Despite their allegiance to Jackson and Jordan and the success that brought, many Bulls players felt some loyalty to Krause, or at least a respect for his position and the power he held over them. After all, it was he who had brought them there, rescued them from the Clippers and the Warriors and other points of exile around the NBA to come to Chicago to play a role as an extra in Michael Jordan’s Traveling All Star Revue.
At the close of the season, all but Ron Harper, Toni Kukoc, Keith Booth and Randy Brown would be free agents. And it was Krause who would decide whether they were offered a contract to return.
Understandably, most players didn’t want to discuss the circumstances. “I refuse to answer on the grounds that I’m a free agent this summer,” Longley said when asked about the issue.
The bad blood between Jackson and Krause had made for uneasy circumstances, Toni Kukoc said. “I don’t know how that thing’s gonna end up. But I think it’s not good for our team.”
It was Krause who campaigned long and hard to lure Kukoc to Chicago from Europe. But Kukoc said, “I think more of Phil than I do Jerry. But it does bother me a little bit. Playing for a team like this, I was always focused on the team. I pretty much have a good relationship with everybody in the organization.” Under the circumstances, that wasn’t always easy, Kukoc acknowledged.
The idea that somebody on the roster was viewed as a spy for Krause was particularly troubling to reserve center/forward Bill Wennington. “I’m nobody’s boy,” he said.

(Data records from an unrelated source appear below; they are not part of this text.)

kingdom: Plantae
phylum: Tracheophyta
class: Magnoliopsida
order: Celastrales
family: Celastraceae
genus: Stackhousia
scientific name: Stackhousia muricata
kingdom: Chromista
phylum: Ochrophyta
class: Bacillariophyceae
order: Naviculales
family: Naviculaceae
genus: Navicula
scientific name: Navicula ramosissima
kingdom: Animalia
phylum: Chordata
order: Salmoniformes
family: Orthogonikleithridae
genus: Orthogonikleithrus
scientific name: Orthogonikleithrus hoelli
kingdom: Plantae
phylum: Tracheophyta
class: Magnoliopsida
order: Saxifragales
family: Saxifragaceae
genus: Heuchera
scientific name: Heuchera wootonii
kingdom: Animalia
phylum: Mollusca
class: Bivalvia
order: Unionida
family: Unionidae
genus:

What worried Wennington was that he’d never been the kind of player to do a lot of smooching up to coaches. A Canadian, Wennington had been taught that players were players and coaches were coaches and that it was wrong for a player to initiate a personal relationship to improve his standing on the team. As a result, Wennington wasn’t as close to the coaches as some teammates who put an effort into such a relationship. In the past that was never much of an issue. But with Jackson and Krause at odds, Wennington began to wonder. He sometimes noticed unusual patterns to his playing time; it seemed that his minutes on the court came in strange intervals.